Wyoming Republican Liz Cheney, the vice chair of the House Jan. 6 committee and an outspoken critic of Donald Trump, delivered a searing rebuke of the former president on Wednesday, calling him a “dangerous and irrational man” and said that Republicans must choose between loyalty to him, or to the U.S. Constitution.


What You Need To Know

  • In a speech to her fellow Republicans at the Ronald Reagan Presidential Library Wednesday night, Wyoming Republican Liz Cheney delivered a searing rebuke of former President Donald Trump

  • Cheney charged that Trump is a "dangerous and irrational man" and Republicans must "choose" between loyalty to Trump and to the U.S. Constitution

  • The Wyoming Republican is set to debate her primary opponents on Thursday, including a Trump-backed challenger

  • Separately, Cheney told ABC News that she is "confident" in testimony delivered to the Jan. 6 panel this week by former Trump White House aide Cassidy Hutchinson

“We are confronting a domestic threat that we have never faced before, and that is a former President who is attempting to unravel the foundations of our constitutional Republic,” Cheney said at the Ronald Reagan Presidential Library in Simi Valley, California, on Wednesday night. 

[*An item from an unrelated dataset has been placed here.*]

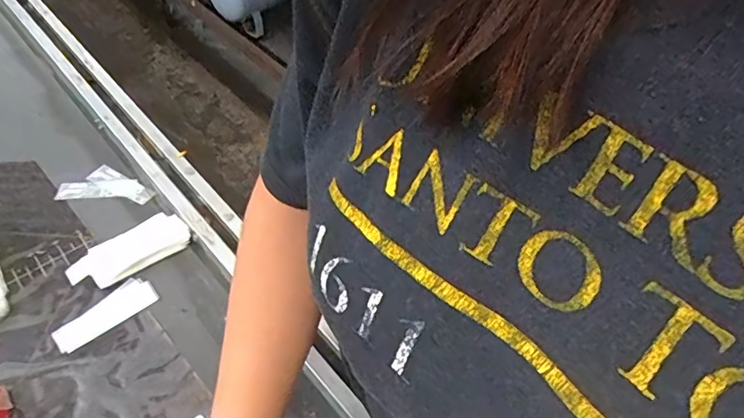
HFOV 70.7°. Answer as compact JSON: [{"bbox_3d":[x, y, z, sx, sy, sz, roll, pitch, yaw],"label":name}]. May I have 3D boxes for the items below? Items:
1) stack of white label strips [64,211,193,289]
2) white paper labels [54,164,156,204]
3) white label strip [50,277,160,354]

“He is aided by Republican leaders and elected officials who have made themselves willing hostages to this dangerous and irrational man,” the Wyoming Republican told the crowd. “Even after all we’ve seen, they’re enabling his lies.”

“We have to choose, because Republicans cannot both be loyal to Donald Trump and loyal to the Constitution,” she said to applause from the crowd.

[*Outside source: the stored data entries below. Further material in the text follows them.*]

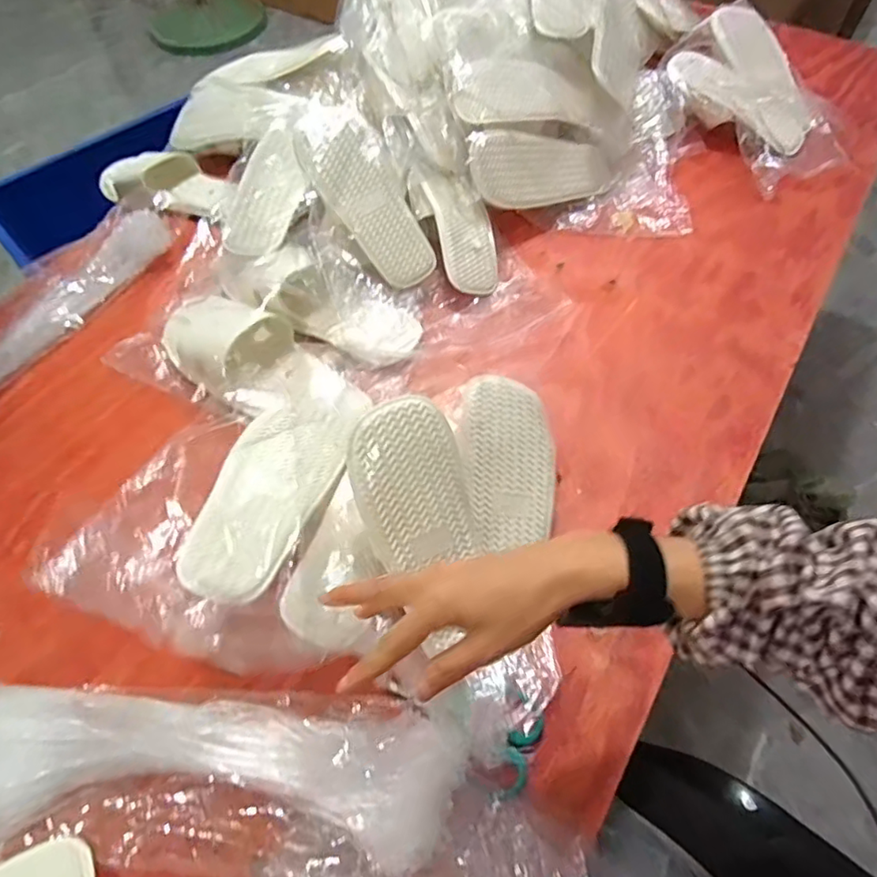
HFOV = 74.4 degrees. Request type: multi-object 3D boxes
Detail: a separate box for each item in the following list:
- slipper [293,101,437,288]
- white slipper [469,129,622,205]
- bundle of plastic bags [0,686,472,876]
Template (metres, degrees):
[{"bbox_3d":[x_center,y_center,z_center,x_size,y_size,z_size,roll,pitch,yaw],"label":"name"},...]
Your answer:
[{"bbox_3d":[-0.089,-0.299,0.711,0.100,0.038,0.236,-34,98,-17],"label":"slipper"},{"bbox_3d":[0.143,-0.364,0.784,0.224,0.018,0.090,-13,97,-28],"label":"white slipper"},{"bbox_3d":[-0.190,0.261,0.458,0.423,0.053,0.126,0,59,2],"label":"bundle of plastic bags"}]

The speech comes as Cheney, one of just two Republicans on the House committee investigating the Jan. 6 attack, is set to debate her primary opponents in her home state of Wyoming on Thursday, including Trump-backed challenger Harriet Hageman. 

The debate, hosted by the state’s PBS affiliate, will be closed to the public for security reasons.

Cheney has faced backlash from her own party for her full-throated opposition to Trump, including removal from her leadership role in the House GOP caucus and censure from the state’s Republican Party.

She acknowledged Wednesday that while it might make an “easier path” to ignore “the threat posed by Donald Trump,” she could not do so — and implored her fellow Republicans to do the same.

“No party and no people and no nation can defend and perpetuate a constitutional republic if they accept a leader who's gone to war with the rule of law, with the democratic process, or with a peaceful transition of power, with the Constitution itself,” she said. 

The speech also came one day after former White House aide Cassidy Hutchinson delivered explosive testimony before the Jan. 6 panel, detailing that Trump dismissed warnings about armed protesters and desperately attempted to join his supporters as they marched on the Capitol ahead of the deadly insurrection.

Amid some pushback related to her statements, Cheney told ABC News’ “This Week” that she is “confident” in Hutchinson’s credibility and testimony.

"I am absolutely confident in her credibility,” Cheney said in an interview with “This Week” co-anchor Jonathan Karl. "I'm confident in her testimony.”

Cheney said in her speech Wednesday night that “as the full picture is coming into view” through the Jan. 6 panel’s work, “it has become clear that the efforts Donald Trump oversaw and engaged in were even more chilling and threatening than we imagined.”

But, she said, she has “been incredibly moved by the young women, some of whom worked on the Trump campaign, some in the Trump White House, some as staffers on the Hill, who knew immediately that what happened on Jan. 6 must never happen again.”

Cheney praised Hutchinson’s “bravery and patriotism” in her testimony Tuesday, saying her actions were “awesome to behold.”

“Her superiors — men many years older — a number of them are hiding behind executive privilege, anonymity and intimidation,” Cheney said of Hutchinson, adding that “little girls all across this great nation are seeing what it really means to love this country and what it really means to be a patriot.”

Cheney made an appeal to her fellow Republicans, saying that they must unite against threats to American democracy.

“We should work to build a future where we remember that, despite our differences, we are all Americans,” Cheney said. “Where our political battles and disagreements are intense, but where we do our best not to descend into vitriolic partisan attack.”

“But this time, this moment in our history, demands more,” she added. “We cannot let ourselves be torn apart. That is what our enemies hope for. We stand at the edge of an abyss, and we must pull back.”